2

I want to write the textual output of tcpdump to a compressed file.

First I tried the most obvious:

# tcpdump -l -i eth0 | gzip -c > test.gz
tcpdump: verbose output suppressed, use -v or -vv for full protocol decode
listening on eth0, link-type EN10MB (Ethernet), capture size 262144 bytes
^C63 packets captured
244 packets received by filter
0 packets dropped by kernel
4 packets dropped by interface

# file test.gz
test.gz: empty
# 

Then I found the following solution for Debian 9 (Stretch):

# tcpdump -l -i eth0 | ( gzip -c > test.gz & )
tcpdump: verbose output suppressed, use -v or -vv for full protocol decode
listening on eth0, link-type EN10MB (Ethernet), capture size 262144 bytes
^C150 packets captured
160 packets received by filter
0 packets dropped by kernel

# file test.gz 
test.gz: gzip compressed data, last modified: Wed May 23 12:56:16 2018, from Unix
# 

This works fine on Debian 9 (Stretch) but not on Debian 8 (Jessie):

# tcpdump -l -i eth0 | ( gzip -c > test.gz & )
tcpdump: verbose output suppressed, use -v or -vv for full protocol decode
listening on eth0, link-type EN10MB (Ethernet), capture size 262144 bytes
tcpdump: Unable to write output: Broken pipe
# 

Two questions:

  1. What's wrong with the 'obvious solution'?
  2. How to capture and zip the tcpdump output in Debian Jessie? (The obvious solution doesn't work there either)

Thanks!

Charly
  • 1,270
  • 19
  • 42
  • The obvious solution would have worked with enough content flowing through the pipeline. If you're only trying to capture a few lines, or need to capture everything up to the very end when ctrl+c is pressed, then... yeah, you've got the issue here. (However, capturing only very small amounts of content is not *usually* the kind of case when in-line gzip is needed). – Charles Duffy May 23 '18 at 13:28
  • BTW, for extra paranoia, you could change the `tcpdump`s in my answer to `stdbuf -oL tcpdump`, to tell glibc to flush tcpdump's output after every line. Shouldn't be needed, though, since SIGINT is capturable (and so allows the program an opportunity to do a final flush itself). You'd need it if shutdown were happening with SIGKILL, however. – Charles Duffy May 23 '18 at 13:32
  • ...btw, [BashFAQ #9](https://mywiki.wooledge.org/BashFAQ/009) may be useful supplemental reading. – Charles Duffy May 23 '18 at 13:40
  • Thanks for your explanation. I ve just verified it. `gzip` writes only to file, when a full 32k block is compressed. Since my original `tcpdump` output contained many similar lines, it would have taken quite long until the 32k is reached. – Charly May 24 '18 at 05:36

2 Answers2

3

What Was Happening

To explain what happens here:

  • Ctrl+C sends a SIGINT to the entire process group. That means it doesn't just terminate tcpdump, but also terminates gzip. (The workarounds you were attempting try to avoid this by moving content into background processes, and thus out of the same process group).
  • stdout is line-buffered by default only when output is to a TTY; when output is to a FIFO, it's block-buffered, allowing greater efficiency by writing data from the left-hand process only when a sufficiently larger chunk is available. In many situations, you could thus just use stdbuf -oL or similar to disable this. However...

**Brief A:** Reproduce the passage of the tcpdump thread from "To explain what" to "disable this. However..." word for word.
The records that follow are unrelated to the tcpdump thread.

**Excerpted records:**
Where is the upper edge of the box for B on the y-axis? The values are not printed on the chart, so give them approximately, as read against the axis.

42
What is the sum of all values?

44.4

==

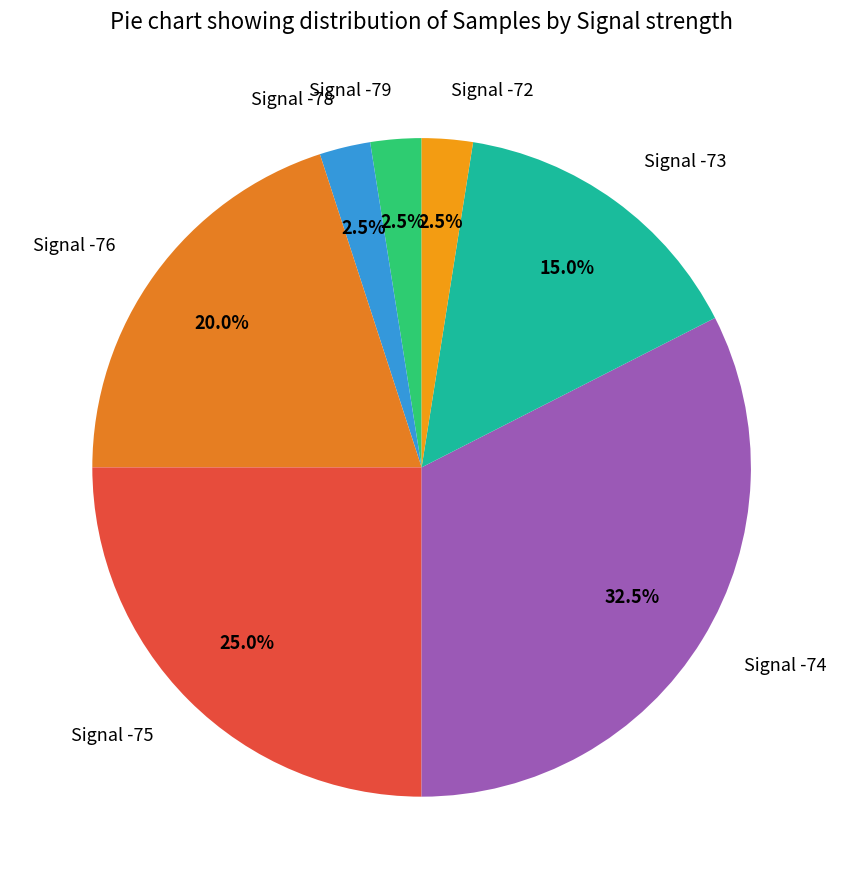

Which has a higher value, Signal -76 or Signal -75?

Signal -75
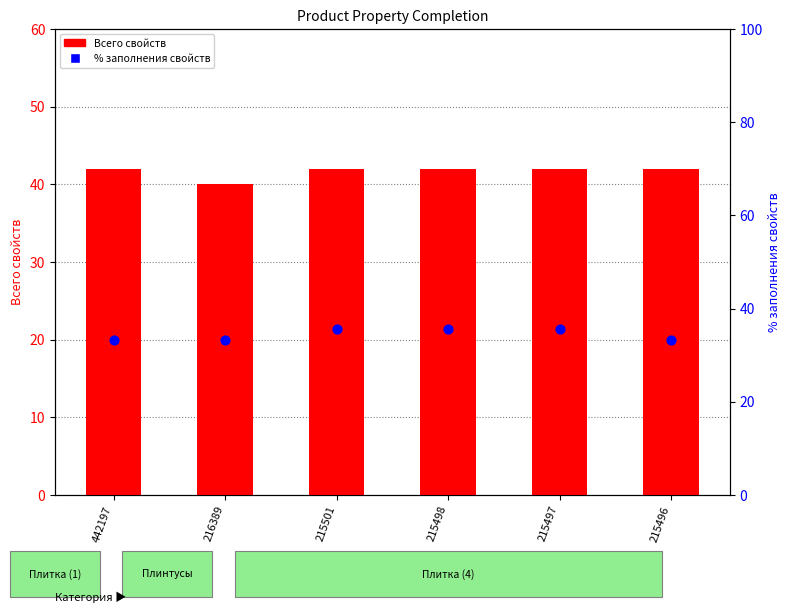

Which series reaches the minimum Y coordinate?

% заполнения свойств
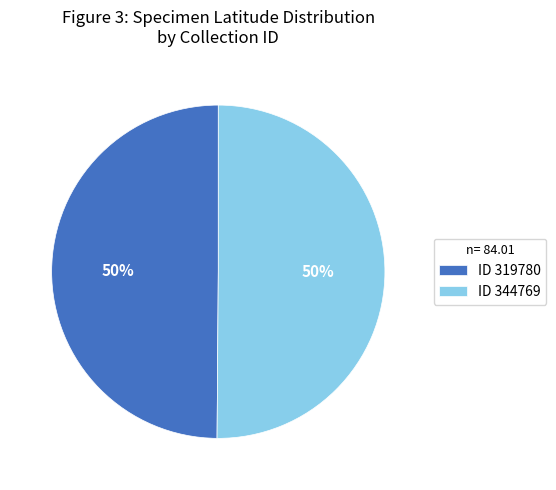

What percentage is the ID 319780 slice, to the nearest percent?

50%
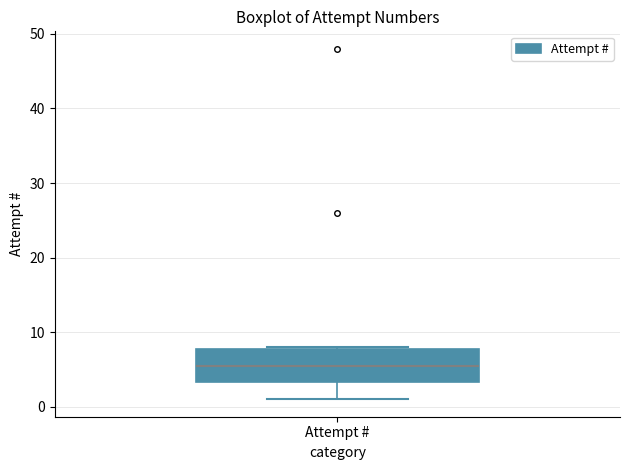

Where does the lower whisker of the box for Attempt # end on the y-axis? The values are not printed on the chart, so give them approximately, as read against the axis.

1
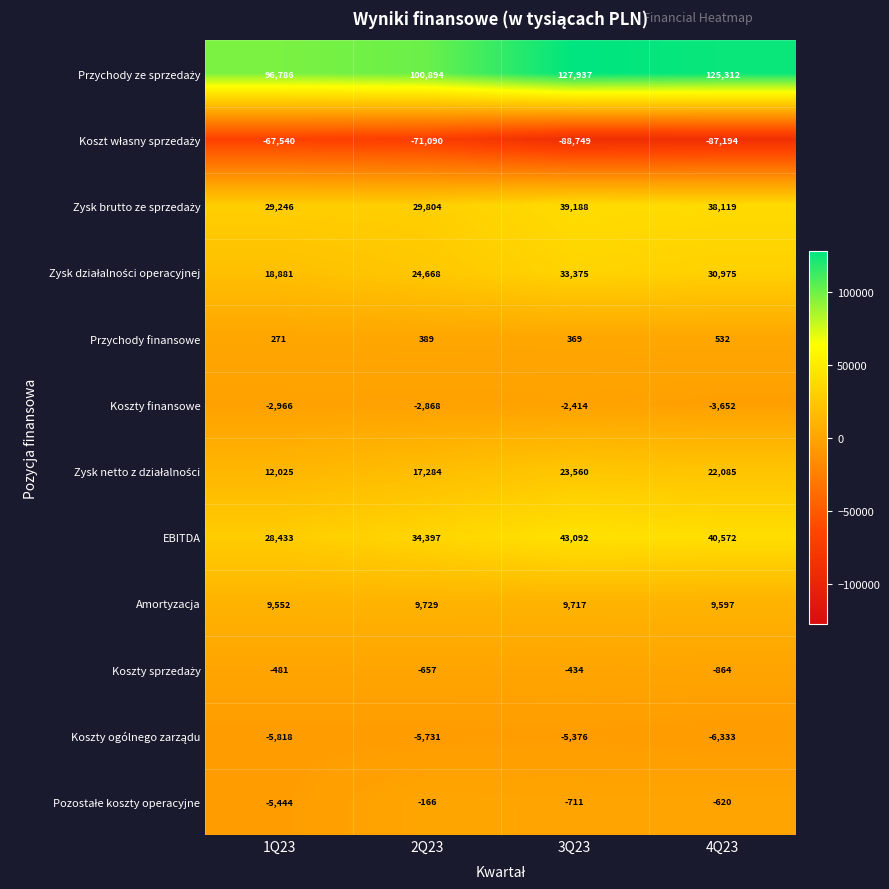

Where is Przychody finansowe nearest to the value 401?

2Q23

**Brief B:** Copy the lines of the records unchanged, from the line with "Where is the" to the line with "What is the sum of all values?", including both of those lines.

**Answer A:**
To explain what happens here:

  • Ctrl+C sends a SIGINT to the entire process group. That means it doesn't just terminate tcpdump, but also terminates gzip. (The workarounds you were attempting try to avoid this by moving content into background processes, and thus out of the same process group).
  • stdout is line-buffered by default only when output is to a TTY; when output is to a FIFO, it's block-buffered, allowing greater efficiency by writing data from the left-hand process only when a sufficiently larger chunk is available. In many situations, you could thus just use stdbuf -oL or similar to disable this. However...

**Answer B:**
Where is the upper edge of the box for B on the y-axis? The values are not printed on the chart, so give them approximately, as read against the axis.

42
What is the sum of all values?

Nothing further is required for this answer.